The couple was arguing on a section of The Loop trail in the park when Graham allegedly pushed Johnson to his death. They had been married just eight days.
Prosecutors have said the push that sent Johnson over a cliff was intentional, while Graham has said it was “instinct” in response to her husband grabbing her arm.
In advance of the trial, which is scheduled to begin Monday, U.S. District Judge Donald Molloy issued a written order prohibiting government attorneys from telling jurors about alleged statements and evidence showing Graham fabricated claims of abuse in previous relationships – and had threatened to kill her parents last summer.
“The government has failed to demonstrate a similarity between the alleged past and present conduct,” Molloy wrote.
The offered evidence is tenuous and would “confuse issues, waste time, and be highly prejudicial but with little meaning,” the judge wrote.
Prosecutors also will not be able to reference a piece of DNA evidence found near Johnson’s body in their opening arguments.
In court documents, prosecutors have said they plan to call two separate scientific witnesses to describe DNA results from a black cloth found below the crime scene and to show that hairs found embedded in the cloth belong to Johnson. They have suggested that the cloth may have been used as a blindfold.
However, Molloy wrote in his order that the court is reserving judgment on the cloth’s admissibility at trial and ordered prosecutors not to “imply, suggest or otherwise make reference to DNA evidence, hair examination or laboratory reports in its opening statement.”
The evidence could mislead or confuse the jury, Molly wrote.
“Despite two hearings and the full opportunity to explain how the evidence is relevant and probative of any issue in the case, the government has yet to come up with anything but conjecture and speculation,” he wrote.
In a separate order, Molloy ruled that only Graham’s statements from an interview and polygraph exam with an FBI agent would be allowed as evidence during the trial – not the agent’s questions and statements.

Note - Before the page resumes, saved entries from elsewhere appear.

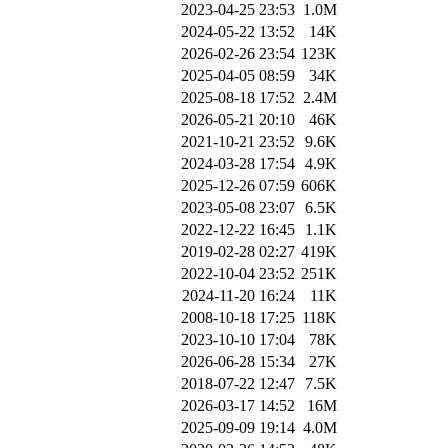
2023-04-25 23:53
1.0M
2024-05-22 13:52
14K
2026-02-26 23:54
123K
2025-04-05 08:59
34K
2025-08-18 17:52
2.4M
2026-05-21 20:10
46K
2021-10-21 23:52
9.6K
2024-03-28 17:54
4.9K
2025-12-26 07:59
606K
2023-05-08 23:07
6.5K
2022-12-22 16:45
1.1K
2019-02-28 02:27
419K
2022-10-04 23:52
251K
2024-11-20 16:24
11K
2008-10-18 17:25
118K
2023-10-10 17:04
78K
2026-06-28 15:34
27K
2018-07-22 12:47
7.5K
2026-03-17 14:52
16M
2025-09-09 19:14
4.0M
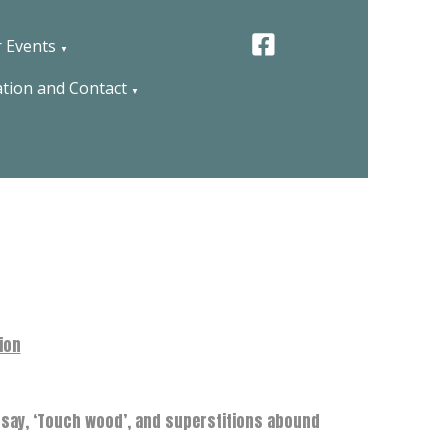
 Events
▼
tion and Contact
▼
tion
V say, ‘Touch wood’, and superstitions abound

By including the agent’s commentary, prosecutors could force Graham to choose between waiving her constitutional right to remain silent or to testify and defend her statements and challenge the agent’s testimony, the judge said.
Any recorded questions by the FBI agent are not evidence and will only be considered for context, Molloy wrote in his decision. Any statements the agent makes while on the witness stand will be considered evidence.

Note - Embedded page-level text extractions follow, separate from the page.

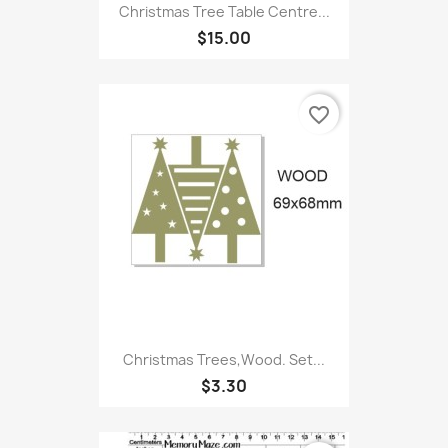
Christmas Tree Table Centre...
$15.00
favorite_border
Christmas Trees,Wood. Set...
$3.30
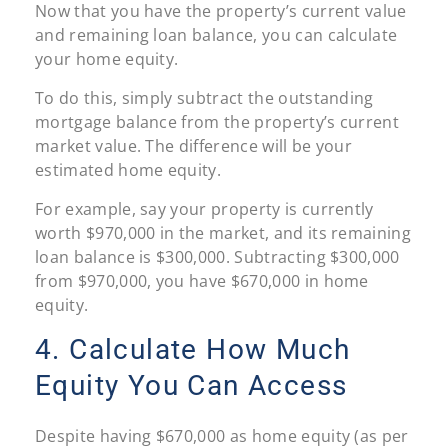
Now that you have the property’s current value
and remaining loan balance, you can calculate
your home equity.
To do this, simply subtract the outstanding
mortgage balance from the property’s current
market value. The difference will be your
estimated home equity.
For example, say your property is currently
worth $970,000 in the market, and its remaining
loan balance is $300,000. Subtracting $300,000
from $970,000, you have $670,000 in home
equity.
4. Calculate How Much
Equity You Can Access
Despite having $670,000 as home equity (as per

Defense lawyers contend in a pretrial brief that prosecutors have little more than circumstantial evidence to support their charge that Johnson’s murder was premeditated.
“Bottom line: Impeachment is no substitute for substantive evidence,” Graham’s lawyers wrote, asking Molloy to direct a judgment of acquittal on the first-degree murder charge.

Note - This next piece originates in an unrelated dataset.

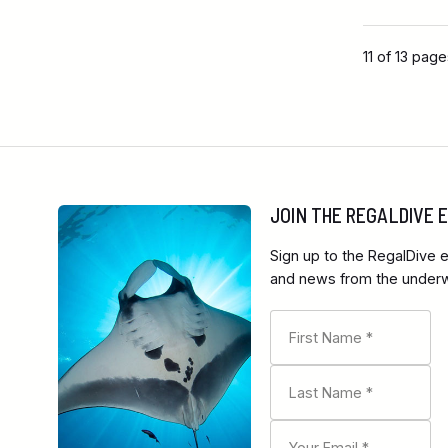
11 of 13 pag
JOIN THE REGALDIVE
Sign up to the RegalDive e
and news from the underwa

If Molloy made a direct judgment, he could do so before the jury trial, or reserve a decision until after the case is presented, according to court documents.
In their own pretrial brief, prosecutors maintain the push was premeditated and wrote that premeditation can occur during the incident at issue. Prosecutors also wrote that circumstantial evidence is pertinent in the case since Graham and Johnson were the only two on the trail at the time of Johnson’s death.
Surrounding circumstances “conclusively demonstrates the defendant’s guilt,” prosecutors wrote.
Graham remained under electronic monitoring and on house arrest at her mother and step-father’s home in Kalispell pending Monday’s trial in Missoula.